### ACTION ITEM
Copy the material below verbatim from the line with "تجربة مذهلة مع اشتراك Spider" to the line with "- GASTOS DE", both lines included, omitting pictures and every line outside that range.

[RECORD EXCERPTS]

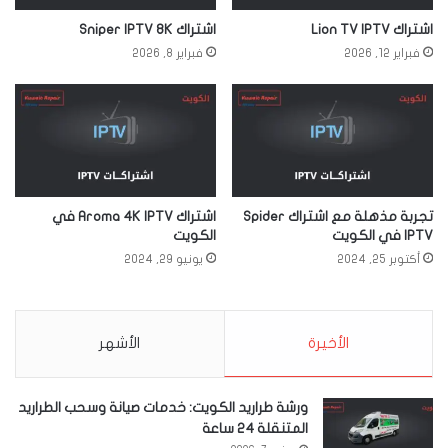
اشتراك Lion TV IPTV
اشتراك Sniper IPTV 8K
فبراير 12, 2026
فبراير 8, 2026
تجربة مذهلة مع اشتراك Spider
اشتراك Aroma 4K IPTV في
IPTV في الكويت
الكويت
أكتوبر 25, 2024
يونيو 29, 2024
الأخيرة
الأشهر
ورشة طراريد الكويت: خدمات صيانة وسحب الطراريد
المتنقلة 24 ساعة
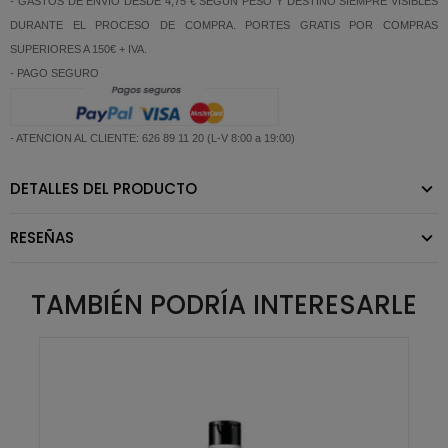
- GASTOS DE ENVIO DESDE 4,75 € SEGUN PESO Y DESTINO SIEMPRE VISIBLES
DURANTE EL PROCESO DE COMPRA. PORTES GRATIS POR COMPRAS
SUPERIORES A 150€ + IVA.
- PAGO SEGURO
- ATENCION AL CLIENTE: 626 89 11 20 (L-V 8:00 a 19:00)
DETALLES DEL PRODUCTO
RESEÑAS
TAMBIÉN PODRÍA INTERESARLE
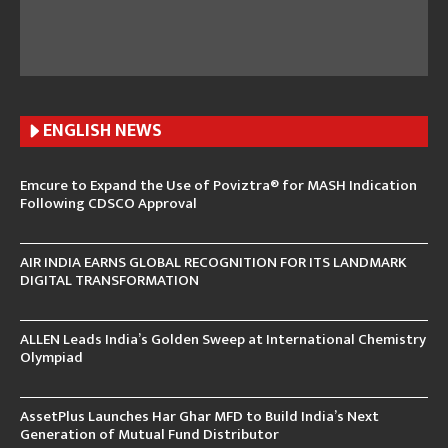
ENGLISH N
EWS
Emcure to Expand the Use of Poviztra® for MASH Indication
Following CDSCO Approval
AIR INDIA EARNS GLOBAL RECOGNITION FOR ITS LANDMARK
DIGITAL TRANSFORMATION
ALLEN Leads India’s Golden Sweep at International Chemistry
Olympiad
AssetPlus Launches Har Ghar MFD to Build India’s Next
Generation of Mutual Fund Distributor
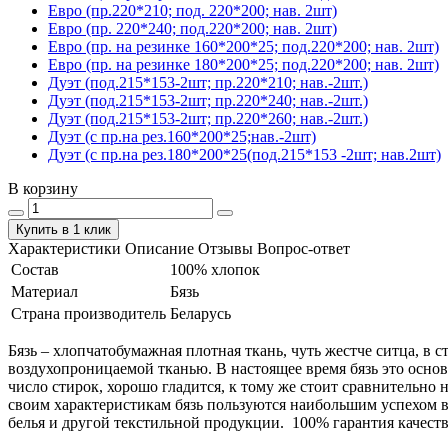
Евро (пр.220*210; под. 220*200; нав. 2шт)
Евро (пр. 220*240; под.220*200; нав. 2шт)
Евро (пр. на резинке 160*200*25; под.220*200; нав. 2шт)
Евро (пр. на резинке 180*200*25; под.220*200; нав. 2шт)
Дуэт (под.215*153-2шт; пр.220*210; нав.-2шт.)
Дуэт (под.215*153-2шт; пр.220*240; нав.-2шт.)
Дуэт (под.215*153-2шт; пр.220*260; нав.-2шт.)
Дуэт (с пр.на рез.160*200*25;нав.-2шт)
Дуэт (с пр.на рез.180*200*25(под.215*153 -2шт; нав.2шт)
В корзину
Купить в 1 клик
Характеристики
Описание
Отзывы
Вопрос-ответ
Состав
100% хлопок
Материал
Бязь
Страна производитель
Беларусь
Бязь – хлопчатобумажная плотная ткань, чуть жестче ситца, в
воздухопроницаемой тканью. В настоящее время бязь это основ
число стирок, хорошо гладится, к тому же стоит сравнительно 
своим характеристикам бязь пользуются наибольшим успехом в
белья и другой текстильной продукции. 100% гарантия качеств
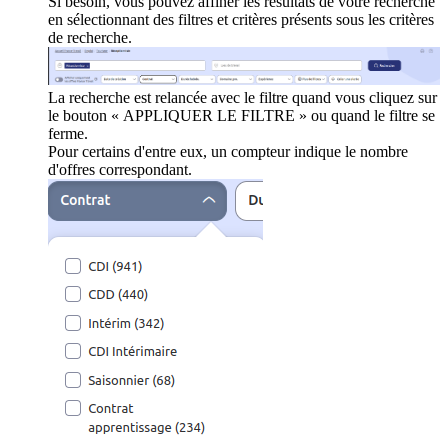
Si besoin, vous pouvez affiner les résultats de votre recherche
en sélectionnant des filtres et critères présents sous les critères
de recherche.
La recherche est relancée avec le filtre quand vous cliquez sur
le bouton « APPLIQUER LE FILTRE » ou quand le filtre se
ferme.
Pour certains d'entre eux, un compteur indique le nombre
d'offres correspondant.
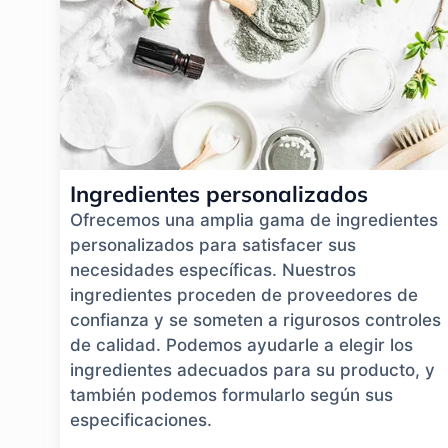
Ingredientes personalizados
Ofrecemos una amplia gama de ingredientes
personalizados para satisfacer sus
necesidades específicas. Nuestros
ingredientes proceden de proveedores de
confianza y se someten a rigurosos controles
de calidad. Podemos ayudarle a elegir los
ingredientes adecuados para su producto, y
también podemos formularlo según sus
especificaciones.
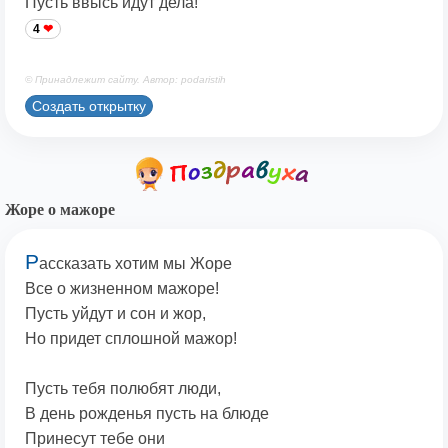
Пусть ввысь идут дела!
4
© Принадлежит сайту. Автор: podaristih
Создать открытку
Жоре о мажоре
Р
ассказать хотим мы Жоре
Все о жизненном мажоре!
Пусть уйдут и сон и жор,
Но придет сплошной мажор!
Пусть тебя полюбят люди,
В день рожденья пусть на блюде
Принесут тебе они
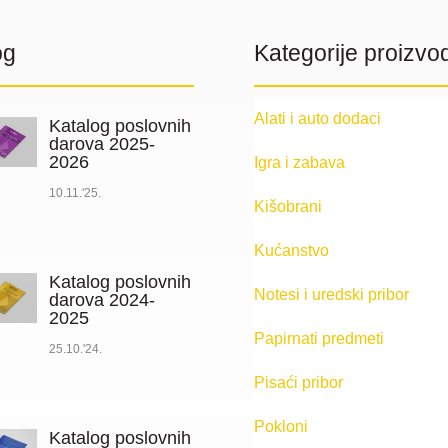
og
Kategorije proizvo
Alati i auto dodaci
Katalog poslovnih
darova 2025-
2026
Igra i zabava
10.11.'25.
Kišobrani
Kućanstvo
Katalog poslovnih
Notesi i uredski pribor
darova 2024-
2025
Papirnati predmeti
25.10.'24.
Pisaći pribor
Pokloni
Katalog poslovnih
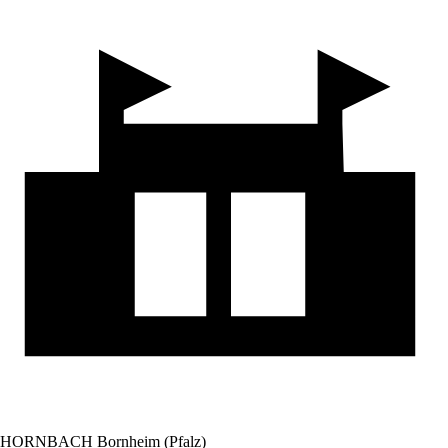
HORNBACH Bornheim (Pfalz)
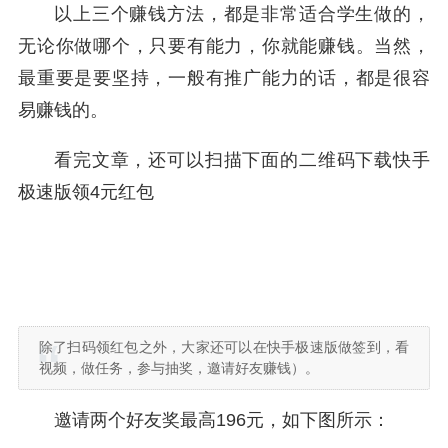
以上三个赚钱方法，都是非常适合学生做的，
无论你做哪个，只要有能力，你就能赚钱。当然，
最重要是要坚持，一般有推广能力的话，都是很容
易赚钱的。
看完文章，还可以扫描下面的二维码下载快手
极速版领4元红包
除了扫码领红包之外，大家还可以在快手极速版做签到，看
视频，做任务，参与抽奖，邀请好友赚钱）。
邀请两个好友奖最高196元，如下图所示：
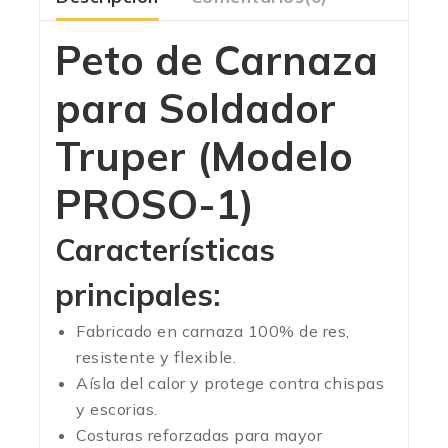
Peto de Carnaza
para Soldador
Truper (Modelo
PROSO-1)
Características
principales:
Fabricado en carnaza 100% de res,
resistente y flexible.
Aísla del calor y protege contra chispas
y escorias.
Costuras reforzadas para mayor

[/RECORD EXCERPTS]
[RECORD EXCERPTS]

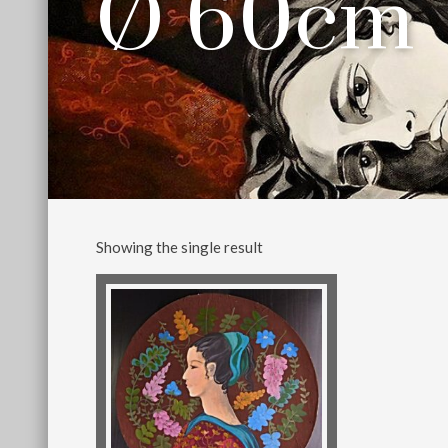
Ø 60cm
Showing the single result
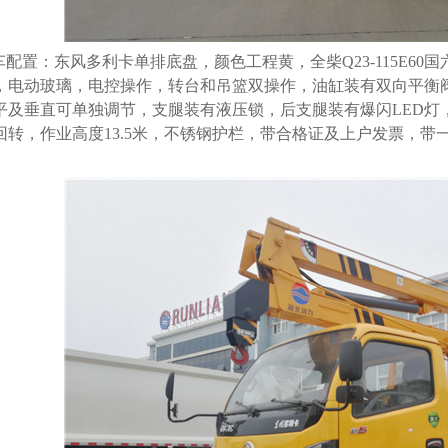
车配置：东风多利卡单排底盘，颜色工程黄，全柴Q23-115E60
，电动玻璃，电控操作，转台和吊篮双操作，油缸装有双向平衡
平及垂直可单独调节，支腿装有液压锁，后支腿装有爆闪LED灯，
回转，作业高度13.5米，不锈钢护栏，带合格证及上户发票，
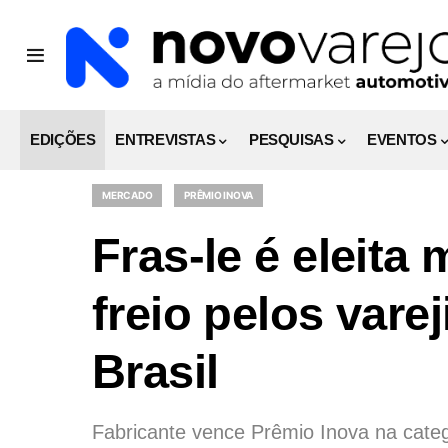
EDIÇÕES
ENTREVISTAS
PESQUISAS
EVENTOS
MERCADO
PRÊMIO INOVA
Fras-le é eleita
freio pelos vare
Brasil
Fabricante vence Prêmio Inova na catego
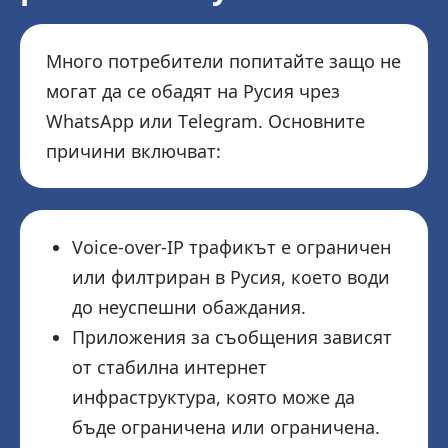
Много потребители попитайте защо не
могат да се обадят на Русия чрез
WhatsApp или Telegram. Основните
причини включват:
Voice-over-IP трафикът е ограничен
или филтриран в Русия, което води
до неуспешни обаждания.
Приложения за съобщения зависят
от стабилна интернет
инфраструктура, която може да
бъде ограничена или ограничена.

[/RECORD EXCERPTS]

### RESULT OF THE TASK
تجربة مذهلة مع اشتراك Spider
اشتراك Aroma 4K IPTV في
IPTV في الكويت
الكويت
أكتوبر 25, 2024
يونيو 29, 2024
الأخيرة
الأشهر
ورشة طراريد الكويت: خدمات صيانة وسحب الطراريد
المتنقلة 24 ساعة
- GASTOS DE ENVIO DESDE 4,75 € SEGUN PESO Y DESTINO SIEMPRE VISIBLES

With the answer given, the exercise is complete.